Trecho:
---

HABILITAÇÃO PROCESSUAL DE HERDEIROS E PRESCRIÇÃO: DO TEMA REPETITIVO 1.254/STJ
A 1ª Seção do Superior Tribunal de Justiça, por acórdão de afetação à sistemática dos recursos repetitivos, publicado em maio do ano passado pela Corte Especial sob a relatoria do ministro Humberto Martins, apreciará o Tema nº 1.254, que trata da intrincada questão relativa aos limites temporais para que os herdeiros ou sucessores (a depender da circunstância material de cada caso concreto) prossigam incidentalmente em processo instaurado por pessoa falecida no curso da tramitação.
Embora os casos concretos afetados refiram-se a requerimentos de habilitação instaurados já em módulo de cumprimento de sentença, o tema repetitivo propõe a ampliação do debate para a habilitação sucessória nos processos em geral, relativos às fases tanto cognitiva quanto executiva, com a seguinte redação: “definir se ocorre ou não a prescrição para a habilitação de herdeiros ou sucessores da parte falecida no curso da ação”.
A afetação em caráter mais amplo — considerado inclusive o expressivo impacto social da suspensão nacional de todos os processos individuais ou coletivos versados sobre a matéria (artigo 1.037, II, do Código de Processo Civil) — justifica-se pela consabida autonomia das pretensões condenatória e satisfativa, nos termos do Enunciado nº 150 da Súmula do Supremo Tribunal Federal: “prescreve a execução no mesmo prazo de prescrição da ação”. Outra premissa do julgamento afetado refere-se à circunstância de o falecimento ocorrer no curso do processo, pois é notório que a questão da anterioridade do óbito à demanda remete a outra problemática, relativa à identificação dos próprios pressupostos de existência ou de validade do processo, cujo debate não se adentra porque exorbitaria do presente recorte temático.
A proposta de afetação (ProAfR), confirmada pela Corte Especial, resulta da seleção de três recursos paradigmáticos, representativos da controvérsia (RRC), quais sejam, os Recursos Especiais (REsp) nº 2.034.210/CE, 2.034.211/CE e 2.034.214/CE. Nos três casos, originários do Tribunal Regional Federal da 5ª Região (TRF-5), os recorrentes são a Fazenda Pública federal, entes da administração pública indireta: a Universidade Federal do Ceará (UFC), no primeiro recurso, e o Departamento Nacional de Obras contra as Secas (Dnocs), nos segundo e terceiro casos.

---

Material apresentado:
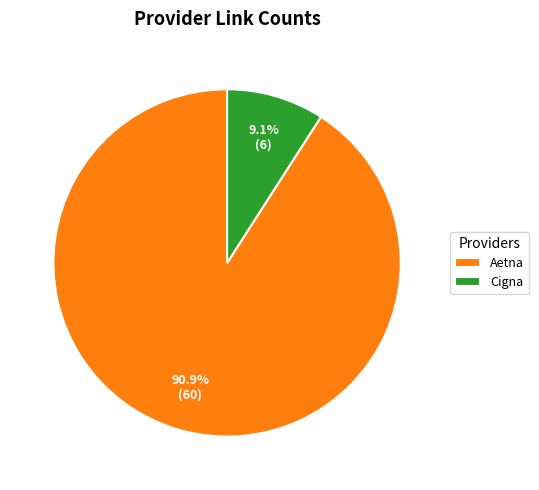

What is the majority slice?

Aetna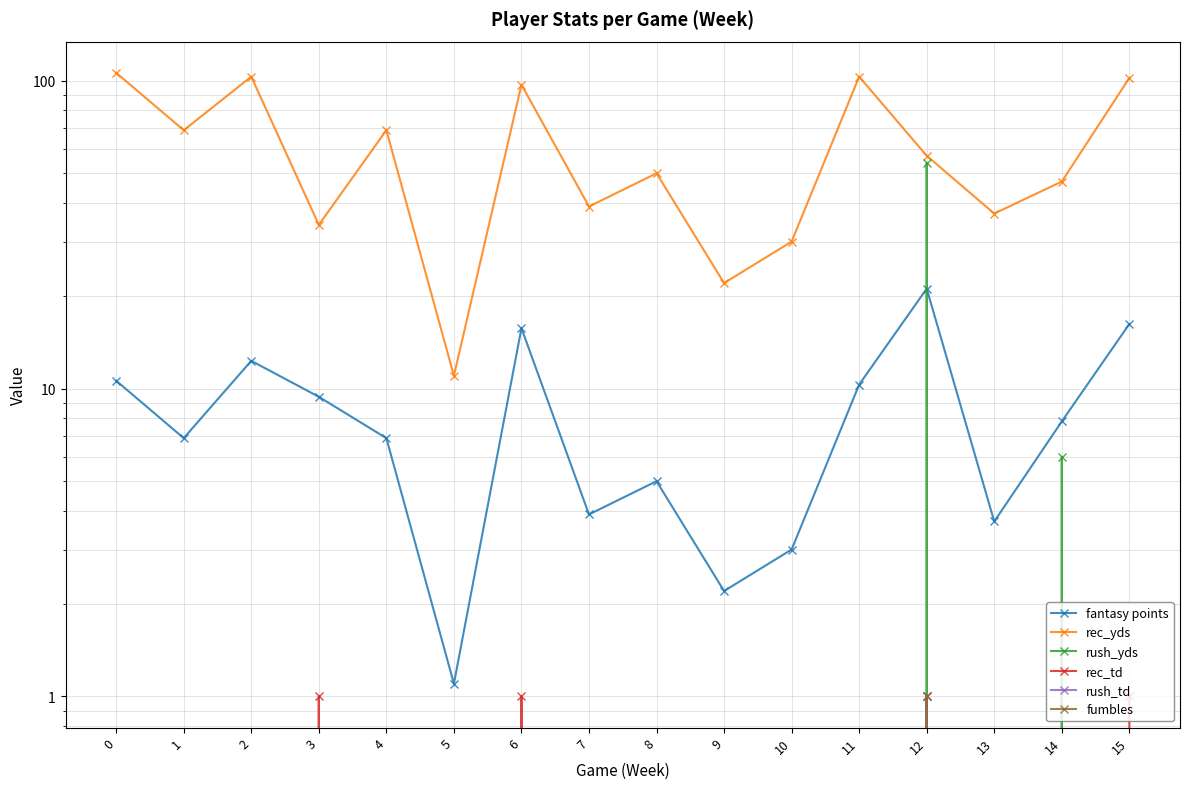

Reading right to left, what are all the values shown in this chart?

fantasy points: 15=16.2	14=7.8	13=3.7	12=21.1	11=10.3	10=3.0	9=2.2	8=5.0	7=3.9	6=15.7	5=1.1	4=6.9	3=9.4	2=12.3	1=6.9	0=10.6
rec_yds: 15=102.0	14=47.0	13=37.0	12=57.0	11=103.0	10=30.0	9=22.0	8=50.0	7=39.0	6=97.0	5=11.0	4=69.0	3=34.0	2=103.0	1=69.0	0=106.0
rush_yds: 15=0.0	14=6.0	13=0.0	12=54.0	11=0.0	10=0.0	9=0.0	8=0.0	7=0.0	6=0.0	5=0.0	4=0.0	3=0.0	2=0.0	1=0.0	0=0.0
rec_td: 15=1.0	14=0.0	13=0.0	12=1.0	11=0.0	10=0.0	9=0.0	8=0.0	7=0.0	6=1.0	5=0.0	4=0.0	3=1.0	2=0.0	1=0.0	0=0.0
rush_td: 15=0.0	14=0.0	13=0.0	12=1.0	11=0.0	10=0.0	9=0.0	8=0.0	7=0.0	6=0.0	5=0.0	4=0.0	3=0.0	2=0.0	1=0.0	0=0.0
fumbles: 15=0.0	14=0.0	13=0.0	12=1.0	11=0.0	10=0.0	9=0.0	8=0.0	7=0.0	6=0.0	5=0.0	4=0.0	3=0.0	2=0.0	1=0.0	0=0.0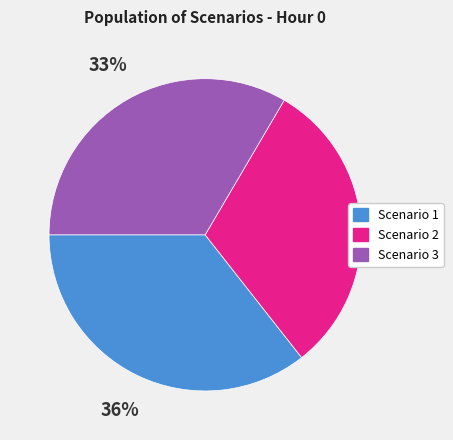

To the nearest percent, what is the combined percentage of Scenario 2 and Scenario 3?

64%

---

Objetivo do exercício:
Devolva, por favor, sem nenhuma alteração a parte do trecho que se inicia com as palavras que contêm "A afetação em" e termina com "presente recorte temático.".

Resposta:
A afetação em caráter mais amplo — considerado inclusive o expressivo impacto social da suspensão nacional de todos os processos individuais ou coletivos versados sobre a matéria (artigo 1.037, II, do Código de Processo Civil) — justifica-se pela consabida autonomia das pretensões condenatória e satisfativa, nos termos do Enunciado nº 150 da Súmula do Supremo Tribunal Federal: “prescreve a execução no mesmo prazo de prescrição da ação”. Outra premissa do julgamento afetado refere-se à circunstância de o falecimento ocorrer no curso do processo, pois é notório que a questão da anterioridade do óbito à demanda remete a outra problemática, relativa à identificação dos próprios pressupostos de existência ou de validade do processo, cujo debate não se adentra porque exorbitaria do presente recorte temático.